Out of Sri Lanka’s total labour force of 6.67 million, only 36 percent is women. The level of women’s participation in the labour force had not shown any improvement during the last two decades.
Despite the fertility rates falling from 2.3 to two births per woman during the last two decades, it did not translate into a higher number of women entering the country’s
The World Bank report pointed out that this differs strikingly with the evolution of female labour force participation in many other countries, where a significant drop in the fertility rate resulted in increased female labour participation.
The lack of a support system—which includes workplace childcare facilities—flexible work arrangements and safe transport, are identified as main factors blocking increased female labour force participation.
According to the World Bank, closing the gender gap in labour force participation would buffer the impact coming from the reduction in the number of workers and could mitigate the impact of demographics on economic growth. Hence, the policies that enable the entry of more women into the labour market should be facilitated.
It is interesting to see how Sri Lanka’s demographics have reached the upper-middle-income status before the country’s economy graduates to that level from the current lower-middle-income status. As the World Bank report showed, by 2016, Sri Lanka’s fertility rate has fallen to two births per woman, bringing it closer to the fertility rate of 1.8 births per woman in upper-middle-income countries.

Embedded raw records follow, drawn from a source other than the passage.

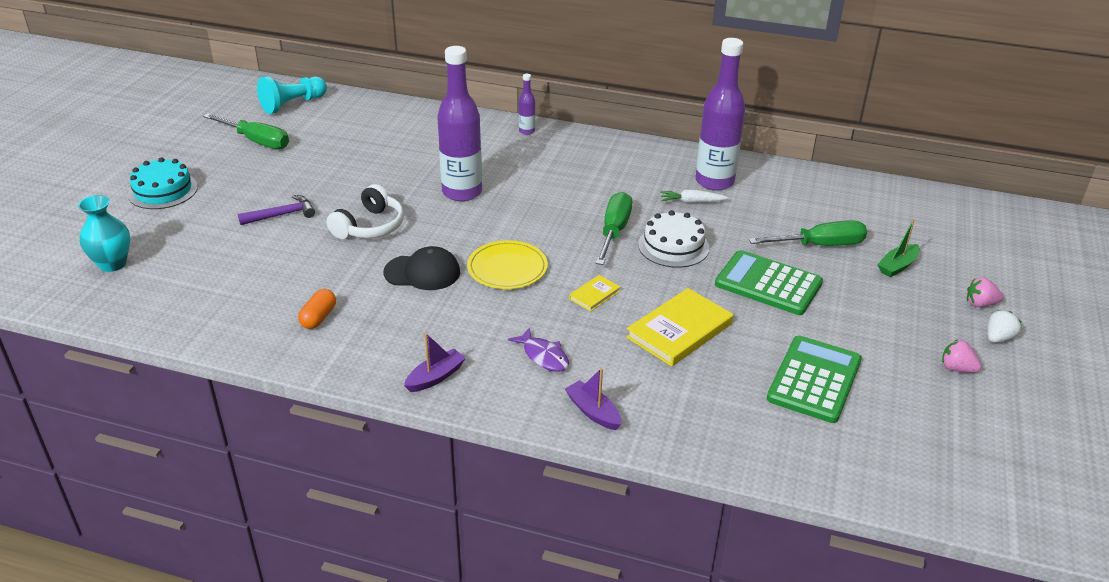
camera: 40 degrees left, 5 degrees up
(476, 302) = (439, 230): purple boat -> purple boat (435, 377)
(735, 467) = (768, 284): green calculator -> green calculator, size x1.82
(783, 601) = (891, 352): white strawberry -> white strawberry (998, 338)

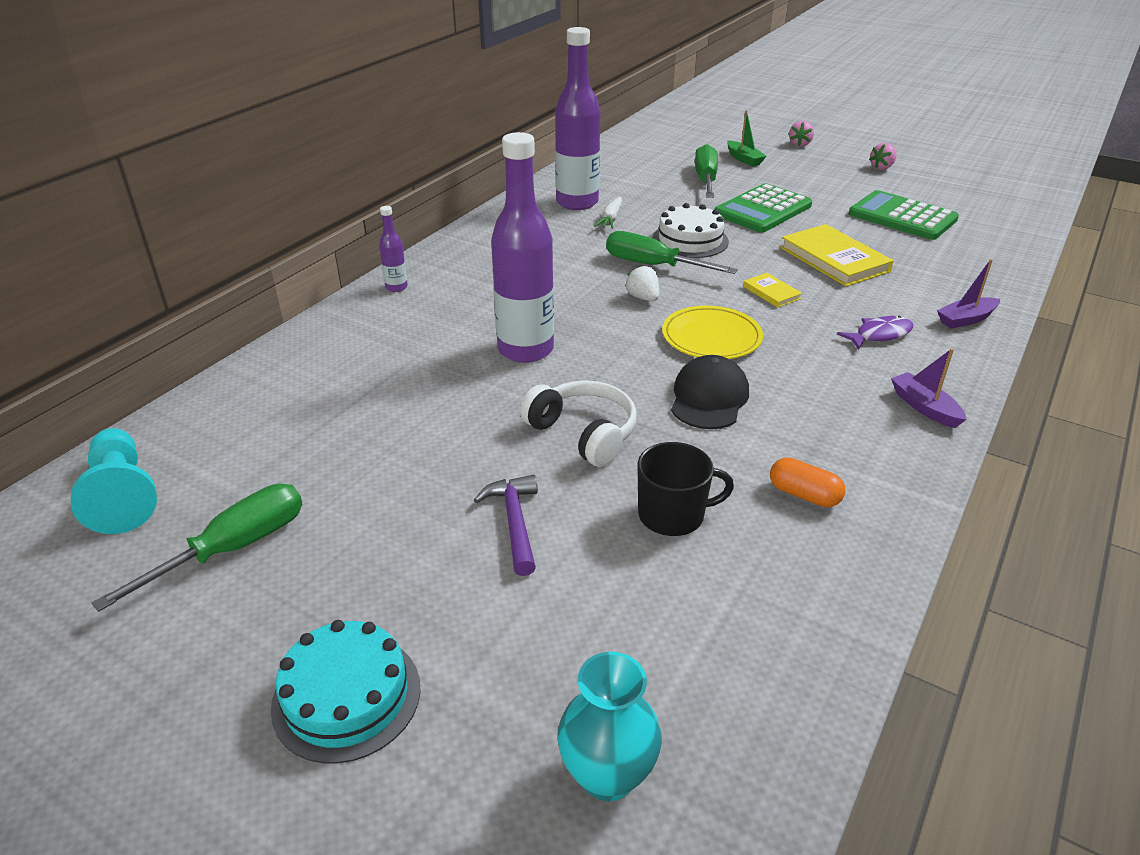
camera: 75 degrees left, 0 degrees up
(293, 267) = (673, 515): none -> black mug
(998, 338) = (843, 148): white strawberry -> white strawberry (643, 298)

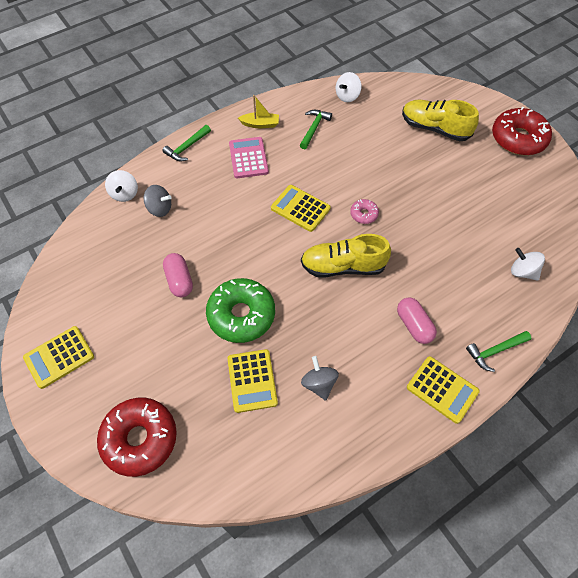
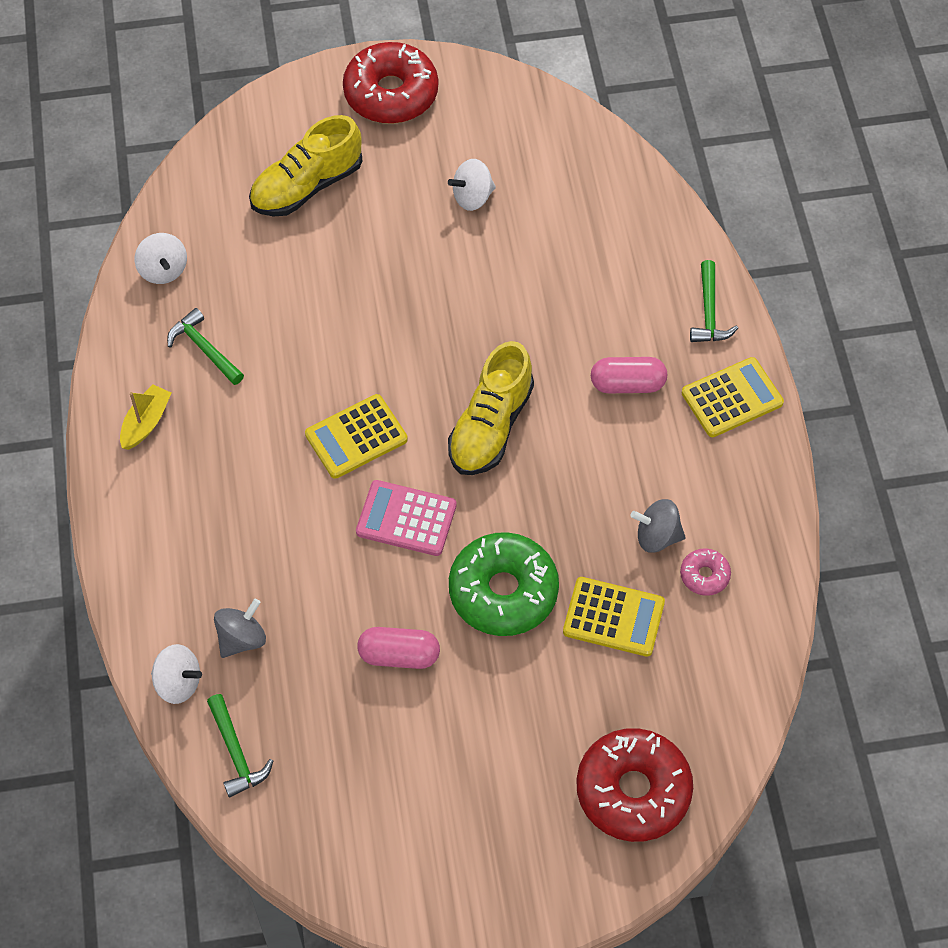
camera: 65 degrees left, 0 degrees up
(59, 357) = (449, 868): yellow calculator -> none
(187, 147) = (130, 553): green hammer -> green hammer (236, 753)
(248, 158) = (210, 469): pink calculator -> pink calculator (406, 519)
(364, 214) = (414, 358): pink donut -> pink donut (704, 575)
(522, 272) = (613, 217): white spinning top -> white spinning top (472, 197)

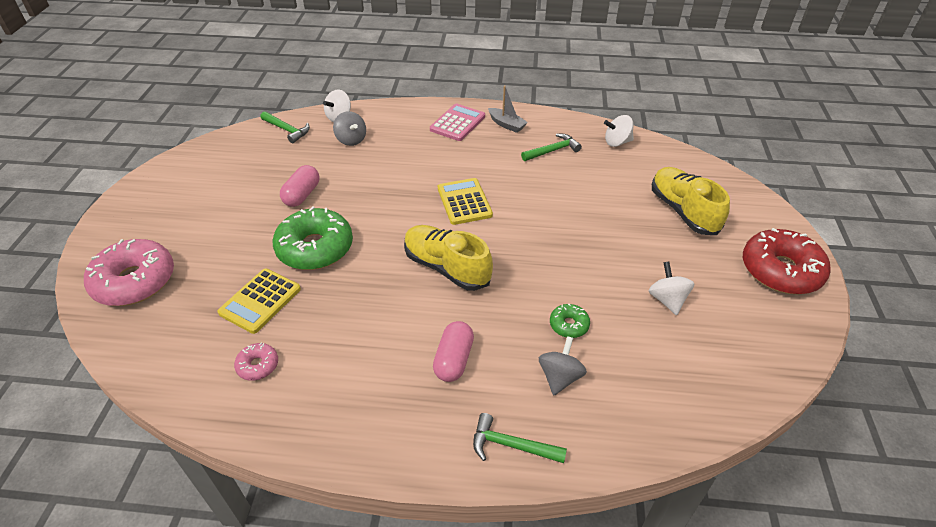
camera: 105 degrees right, 15 degrees down
(146, 423) = (506, 124): yellow boat -> grey boat
(236, 753) = (287, 130): green hammer -> green hammer turned 135 degrees counterclockwise
(406, 519) = (393, 213): pink calculator -> pink calculator (457, 123)
(541, 285) = (569, 325): none -> green donut
(633, 791) = (135, 281): red donut -> pink donut
(657, 536) = (308, 343): grey spinning top -> grey spinning top (559, 377)
(732, 398) = (411, 436): yellow calculator -> none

In comparison, the fertility rate of lower-middle-income countries stood at 2.8 births per woman. Also, Sri Lanka’s life expectancy, at over 75 years in 2016, is on par with the upper-middle-income countries.
Meanwhile, Sri Lanka’s public sector pension scheme, which remains the biggest attraction for a lot of people seeking public sector employment, is likely to struggle going forward to deliver its promises in the long term. The cost of the pension scheme is projected to increase in the coming years from the current cost of about 1.4 percent of GDP.
The Employees’ Provident Fund (EPF), the state-run private sector pension fund, will also play a limited role in financing the retirement for most workers.
As the World Bank report pointed out, the EPF benefits are too little and too early. Besides, the payment is given as a lump sum and many retirees exhaust the full balance within a few years.
At the same time, Sri Lanka’s healthcare system needs massive adjustments to deal with the demographic realities. Although Sri Lanka has a fairly robust healthcare system, it is yet to be adapted to the needs of the growing elderly population, the World Bank has pointed out.
The development lender has further said that Sri Lanka’s provision of elder care, including home-based care and institutional care, remains insufficient to address the growing demand for such care stemming from the demographic changes.
The government needs to do more in terms of elder care going forward while encouraging investments into the sector, thereby creating jobs.Having a large dependent population can cause serious slowdown in economic growth. Sri Lanka’s dependency ratio is projected to grow significantly from 51.2 percent in 2015 to 67.4 percent in 2050. Unless proper policies to tackle these demographic changes are drawn, Sri Lanka’s economic growth will be challenged in the medium to long term, as demographic factors are starting to have a larger impact on GDP growth.